#### [PROVIDED RECORDS]
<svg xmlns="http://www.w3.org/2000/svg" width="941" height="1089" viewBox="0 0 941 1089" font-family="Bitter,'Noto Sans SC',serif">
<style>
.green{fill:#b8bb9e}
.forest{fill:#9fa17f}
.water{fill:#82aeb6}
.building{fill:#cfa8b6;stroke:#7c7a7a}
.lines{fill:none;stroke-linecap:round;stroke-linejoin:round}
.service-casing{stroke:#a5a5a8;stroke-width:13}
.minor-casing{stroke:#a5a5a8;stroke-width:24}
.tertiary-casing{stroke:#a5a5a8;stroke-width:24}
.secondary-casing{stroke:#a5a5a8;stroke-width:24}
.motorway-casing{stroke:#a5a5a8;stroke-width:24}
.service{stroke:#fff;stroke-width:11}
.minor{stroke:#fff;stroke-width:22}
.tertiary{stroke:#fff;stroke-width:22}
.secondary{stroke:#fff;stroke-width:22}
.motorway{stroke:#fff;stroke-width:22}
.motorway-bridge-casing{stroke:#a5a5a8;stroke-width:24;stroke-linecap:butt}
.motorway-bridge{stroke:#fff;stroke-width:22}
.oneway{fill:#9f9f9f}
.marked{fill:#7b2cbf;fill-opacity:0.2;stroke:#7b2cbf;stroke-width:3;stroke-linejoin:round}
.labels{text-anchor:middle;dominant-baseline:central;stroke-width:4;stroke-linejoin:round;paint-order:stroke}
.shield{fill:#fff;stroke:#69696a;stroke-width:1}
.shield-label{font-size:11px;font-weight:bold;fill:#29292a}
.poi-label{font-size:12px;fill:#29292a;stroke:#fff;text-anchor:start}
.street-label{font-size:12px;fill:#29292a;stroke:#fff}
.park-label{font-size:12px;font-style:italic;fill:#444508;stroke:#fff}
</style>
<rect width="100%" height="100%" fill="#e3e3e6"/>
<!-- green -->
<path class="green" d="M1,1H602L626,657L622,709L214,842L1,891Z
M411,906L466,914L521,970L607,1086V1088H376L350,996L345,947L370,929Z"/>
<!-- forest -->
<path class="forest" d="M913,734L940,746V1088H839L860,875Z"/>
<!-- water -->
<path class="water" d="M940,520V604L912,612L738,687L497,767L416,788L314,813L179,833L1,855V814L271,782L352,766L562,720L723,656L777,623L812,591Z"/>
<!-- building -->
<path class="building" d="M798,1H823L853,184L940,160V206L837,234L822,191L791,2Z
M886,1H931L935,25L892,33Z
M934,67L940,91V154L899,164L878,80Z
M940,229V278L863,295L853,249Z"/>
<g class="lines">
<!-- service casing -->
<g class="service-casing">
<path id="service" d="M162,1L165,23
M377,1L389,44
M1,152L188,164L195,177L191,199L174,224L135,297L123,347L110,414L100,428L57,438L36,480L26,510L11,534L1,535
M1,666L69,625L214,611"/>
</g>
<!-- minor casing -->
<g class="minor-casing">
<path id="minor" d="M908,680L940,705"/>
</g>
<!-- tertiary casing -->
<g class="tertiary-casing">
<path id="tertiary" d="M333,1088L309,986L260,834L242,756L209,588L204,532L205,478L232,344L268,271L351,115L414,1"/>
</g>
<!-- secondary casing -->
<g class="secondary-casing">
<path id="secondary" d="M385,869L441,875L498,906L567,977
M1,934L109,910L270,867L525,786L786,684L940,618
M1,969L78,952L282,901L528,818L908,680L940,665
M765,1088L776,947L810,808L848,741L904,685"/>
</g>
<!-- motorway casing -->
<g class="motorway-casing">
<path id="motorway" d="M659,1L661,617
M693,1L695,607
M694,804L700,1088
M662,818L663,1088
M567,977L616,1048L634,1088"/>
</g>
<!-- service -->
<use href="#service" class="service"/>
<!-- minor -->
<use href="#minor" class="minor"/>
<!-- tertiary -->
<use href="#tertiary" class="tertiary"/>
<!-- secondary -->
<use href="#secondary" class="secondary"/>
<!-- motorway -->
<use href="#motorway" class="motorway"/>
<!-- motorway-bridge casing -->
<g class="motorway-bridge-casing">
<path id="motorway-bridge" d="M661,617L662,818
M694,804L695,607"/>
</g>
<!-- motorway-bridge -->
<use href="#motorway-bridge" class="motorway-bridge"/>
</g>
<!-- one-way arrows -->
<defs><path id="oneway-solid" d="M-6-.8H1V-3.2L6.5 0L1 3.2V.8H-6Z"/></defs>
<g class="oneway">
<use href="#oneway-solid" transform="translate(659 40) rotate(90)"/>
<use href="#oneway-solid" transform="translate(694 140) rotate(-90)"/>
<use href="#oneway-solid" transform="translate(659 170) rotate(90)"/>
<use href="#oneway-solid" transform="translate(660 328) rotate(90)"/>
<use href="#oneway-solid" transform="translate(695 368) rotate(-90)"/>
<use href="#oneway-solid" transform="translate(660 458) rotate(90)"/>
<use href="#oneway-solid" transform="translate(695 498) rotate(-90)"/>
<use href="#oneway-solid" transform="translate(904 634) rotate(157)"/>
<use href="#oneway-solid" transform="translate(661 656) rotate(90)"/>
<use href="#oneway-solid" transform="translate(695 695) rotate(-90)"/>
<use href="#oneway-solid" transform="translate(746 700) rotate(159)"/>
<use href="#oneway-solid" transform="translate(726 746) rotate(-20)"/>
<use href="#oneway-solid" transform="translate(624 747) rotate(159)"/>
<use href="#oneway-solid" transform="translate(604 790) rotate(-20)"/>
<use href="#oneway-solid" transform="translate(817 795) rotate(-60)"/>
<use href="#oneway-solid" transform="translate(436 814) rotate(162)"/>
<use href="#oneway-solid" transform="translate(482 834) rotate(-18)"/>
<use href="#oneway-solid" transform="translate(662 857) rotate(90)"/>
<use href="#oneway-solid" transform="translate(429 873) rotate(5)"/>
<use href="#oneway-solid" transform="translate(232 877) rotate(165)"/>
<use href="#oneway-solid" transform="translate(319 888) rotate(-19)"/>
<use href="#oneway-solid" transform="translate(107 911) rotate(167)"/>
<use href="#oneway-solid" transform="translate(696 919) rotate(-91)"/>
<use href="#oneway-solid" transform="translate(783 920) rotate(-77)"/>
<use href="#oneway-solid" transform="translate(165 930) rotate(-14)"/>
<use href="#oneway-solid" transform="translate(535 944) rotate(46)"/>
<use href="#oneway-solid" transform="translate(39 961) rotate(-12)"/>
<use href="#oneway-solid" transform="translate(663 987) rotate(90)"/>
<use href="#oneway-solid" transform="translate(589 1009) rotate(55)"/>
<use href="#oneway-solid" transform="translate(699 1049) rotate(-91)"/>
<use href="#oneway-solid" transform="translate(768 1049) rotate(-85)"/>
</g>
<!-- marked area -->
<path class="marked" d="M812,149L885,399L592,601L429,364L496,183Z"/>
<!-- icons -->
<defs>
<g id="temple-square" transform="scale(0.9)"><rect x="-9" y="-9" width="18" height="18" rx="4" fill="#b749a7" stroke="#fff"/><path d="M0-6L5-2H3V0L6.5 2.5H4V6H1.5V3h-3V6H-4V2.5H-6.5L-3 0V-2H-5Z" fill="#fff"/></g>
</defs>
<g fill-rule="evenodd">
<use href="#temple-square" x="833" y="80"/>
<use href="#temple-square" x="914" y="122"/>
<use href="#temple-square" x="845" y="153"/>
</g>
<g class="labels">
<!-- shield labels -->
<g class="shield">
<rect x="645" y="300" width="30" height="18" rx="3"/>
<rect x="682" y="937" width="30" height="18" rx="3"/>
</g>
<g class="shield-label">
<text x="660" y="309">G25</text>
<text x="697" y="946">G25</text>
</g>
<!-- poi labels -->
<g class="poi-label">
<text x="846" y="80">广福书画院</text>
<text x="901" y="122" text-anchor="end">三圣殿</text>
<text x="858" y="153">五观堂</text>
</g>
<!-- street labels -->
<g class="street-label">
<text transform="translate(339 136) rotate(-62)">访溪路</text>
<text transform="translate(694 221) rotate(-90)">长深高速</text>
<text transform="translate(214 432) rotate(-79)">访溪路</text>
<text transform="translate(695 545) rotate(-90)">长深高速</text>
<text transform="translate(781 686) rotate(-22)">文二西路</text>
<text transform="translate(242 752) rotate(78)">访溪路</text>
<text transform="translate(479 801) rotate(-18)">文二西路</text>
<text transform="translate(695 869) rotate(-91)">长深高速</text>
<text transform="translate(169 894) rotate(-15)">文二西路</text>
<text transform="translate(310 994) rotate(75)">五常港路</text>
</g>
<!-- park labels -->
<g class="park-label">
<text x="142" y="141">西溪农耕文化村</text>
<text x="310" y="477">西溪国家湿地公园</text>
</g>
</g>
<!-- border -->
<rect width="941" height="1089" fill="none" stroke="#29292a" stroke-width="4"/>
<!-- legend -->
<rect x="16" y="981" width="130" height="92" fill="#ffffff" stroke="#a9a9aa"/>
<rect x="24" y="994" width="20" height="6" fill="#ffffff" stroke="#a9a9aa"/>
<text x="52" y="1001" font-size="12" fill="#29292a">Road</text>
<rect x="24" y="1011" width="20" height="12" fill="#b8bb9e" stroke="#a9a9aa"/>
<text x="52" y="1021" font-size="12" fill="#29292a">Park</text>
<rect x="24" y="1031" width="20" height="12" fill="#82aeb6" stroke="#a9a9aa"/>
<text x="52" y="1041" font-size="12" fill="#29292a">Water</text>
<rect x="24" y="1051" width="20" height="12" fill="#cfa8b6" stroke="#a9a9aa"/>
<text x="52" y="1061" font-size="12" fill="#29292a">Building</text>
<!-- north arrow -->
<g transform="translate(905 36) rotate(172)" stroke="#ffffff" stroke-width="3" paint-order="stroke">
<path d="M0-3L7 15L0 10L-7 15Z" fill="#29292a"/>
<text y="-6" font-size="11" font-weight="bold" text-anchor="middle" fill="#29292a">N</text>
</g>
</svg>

#### [WORK TASK]
Using the entries, return every line where the word "lines" can be found.

#### [RESULT BELOW]
.lines{fill:none;stroke-linecap:round;stroke-linejoin:round}
<g class="lines">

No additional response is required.